__Information supplied__:
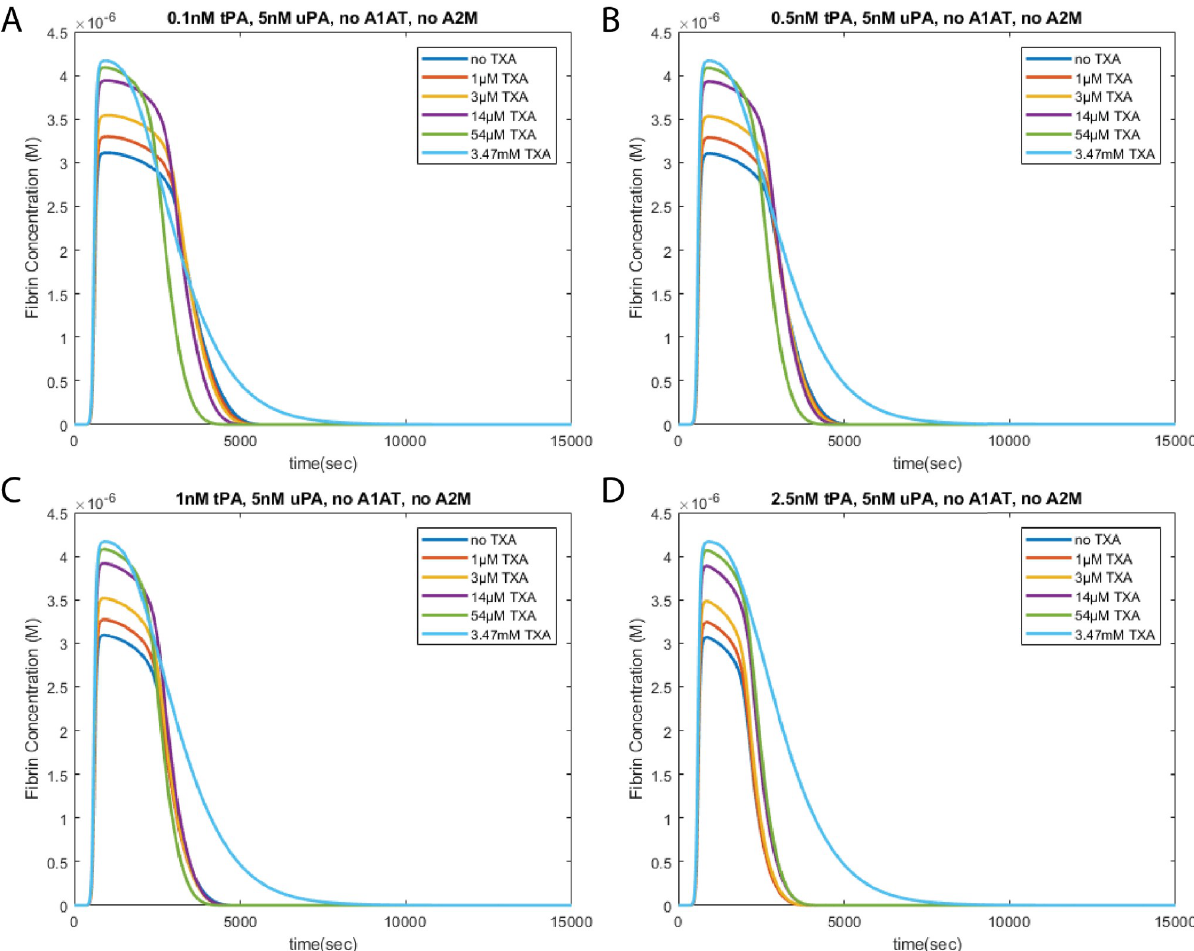
Fig 6. Effects of TXA on systems with both tPA and uPA. Modeling results show that the effect of TXA on systems with both tPA and uPA depend on the balance between the two pathways. The concentration of uPA is held constant at 5nM, as tPA is increased from 0.1nM to 2.5nM. When tPA is low compared tp uPA (A and B), TXA exhibits the pro-fibrinolytic behavior similar to Fig 5D. This behavior shifts toward anti-fibrinolytic as tPA increases. At 1nM tPA (C), the hyperfibrinolysis occurs at similar times regardless of the concentration of TXA. At 2.5nM tPA (D), TXA is anti-fibrinolytic and acts to slow down hyperfibrinolysis. These simulations are initiated with 5 pM tissue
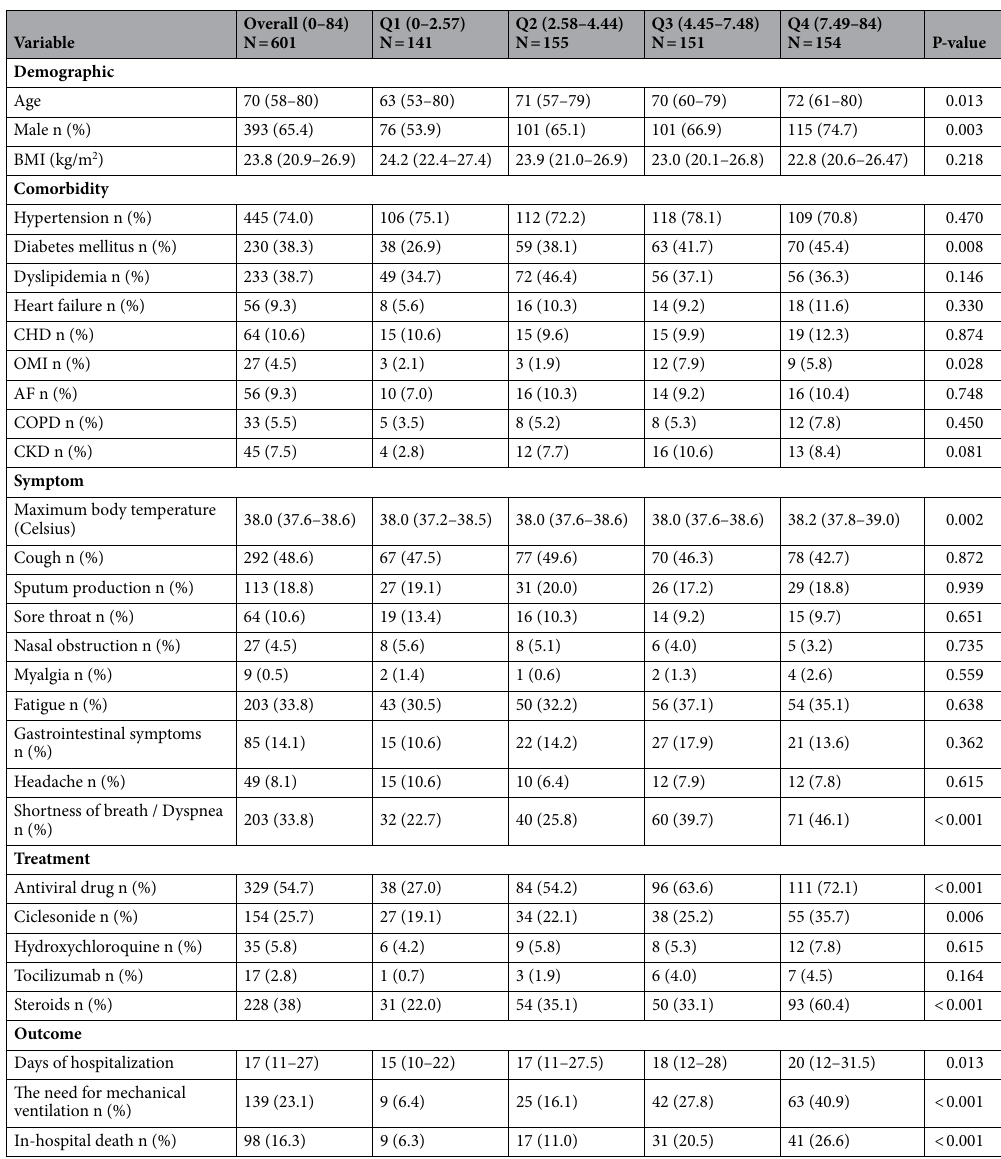
Table 1. Demographics and clinical characteristics of COVID-19 patients according to baseline NLR quartiles. Data are shown as percent for categorical and as median (IQR) for continuous variables. CHD coronary heart disease, OMI old myocardial infarction, AF atrial fibrillation, BMI body mass index, COPD chronic obstructive pulmonary disease, CKD chronic kidney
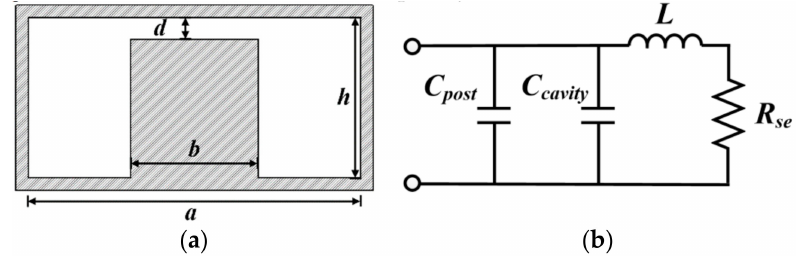
Figure 2. ( a ) Cross section of the square re-entrant cavity and ( b ) its equivalent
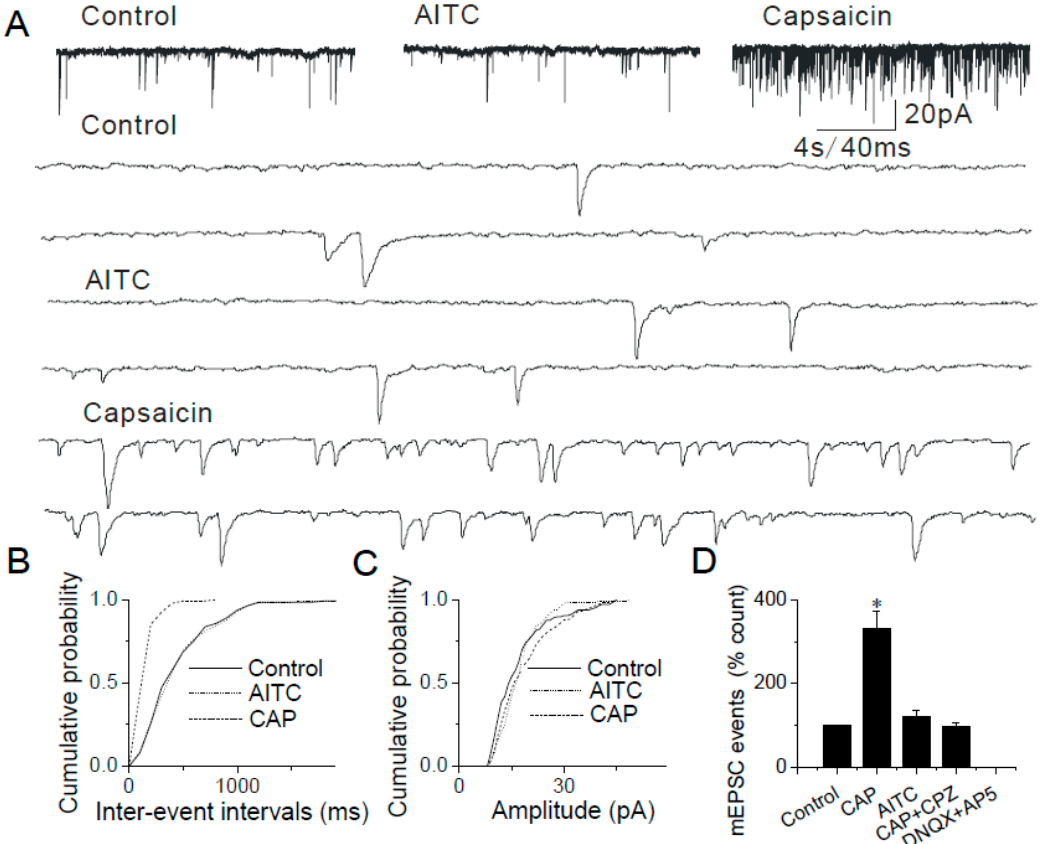
Figure 10. AITC does not induce enhancement of synaptic transmission in the TRPA1 knockout mice. ( A ) Application of AITC (200 µ M) does not increases the frequency of mEPSC in the TRPA1 knockout mice (105.21 ± 12.23%, n = 15, p > 0.05); whereas, capsaicin increase the frequency of mEPSC significantly (309 ± 42%, n = 7, p < 0.05); The synaptic events are shown in higher time resolution below. ( B ) Cumulative probability plot showing decreased interevent intervals representing increased frequency of mEPSCs mediated by capsaicin (i.e., CAP; p < 0.0001, KS test), but no change of interevent intervals mediated by AITC. ( C ) There was no change in the amplitude in all three groups. ( D ) Summary graph showing only capsaicin-mediated increases but no AITC mediated changes in the frequency of mEPSCs (* p < 0.05). The asterisk (*) represents p < 0.05 as compared to control .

__Task statement__:
From the first line to the last, repeat the material exactly, but drop the pictures.

__Output below__:
Fig 6. Effects of TXA on systems with both tPA and uPA. Modeling results show that the effect of TXA on systems with both tPA and uPA depend on the balance between the two pathways. The concentration of uPA is held constant at 5nM, as tPA is increased from 0.1nM to 2.5nM. When tPA is low compared tp uPA (A and B), TXA exhibits the pro-fibrinolytic behavior similar to Fig 5D. This behavior shifts toward anti-fibrinolytic as tPA increases. At 1nM tPA (C), the hyperfibrinolysis occurs at similar times regardless of the concentration of TXA. At 2.5nM tPA (D), TXA is anti-fibrinolytic and acts to slow down hyperfibrinolysis. These simulations are initiated with 5 pM tissue
Table 1. Demographics and clinical characteristics of COVID-19 patients according to baseline NLR quartiles. Data are shown as percent for categorical and as median (IQR) for continuous variables. CHD coronary heart disease, OMI old myocardial infarction, AF atrial fibrillation, BMI body mass index, COPD chronic obstructive pulmonary disease, CKD chronic kidney
Figure 2. ( a ) Cross section of the square re-entrant cavity and ( b ) its equivalent
Figure 10. AITC does not induce enhancement of synaptic transmission in the TRPA1 knockout mice. ( A ) Application of AITC (200 µ M) does not increases the frequency of mEPSC in the TRPA1 knockout mice (105.21 ± 12.23%, n = 15, p > 0.05); whereas, capsaicin increase the frequency of mEPSC significantly (309 ± 42%, n = 7, p < 0.05); The synaptic events are shown in higher time resolution below. ( B ) Cumulative probability plot showing decreased interevent intervals representing increased frequency of mEPSCs mediated by capsaicin (i.e., CAP; p < 0.0001, KS test), but no change of interevent intervals mediated by AITC. ( C ) There was no change in the amplitude in all three groups. ( D ) Summary graph showing only capsaicin-mediated increases but no AITC mediated changes in the frequency of mEPSCs (* p < 0.05). The asterisk (*) represents p < 0.05 as compared to control .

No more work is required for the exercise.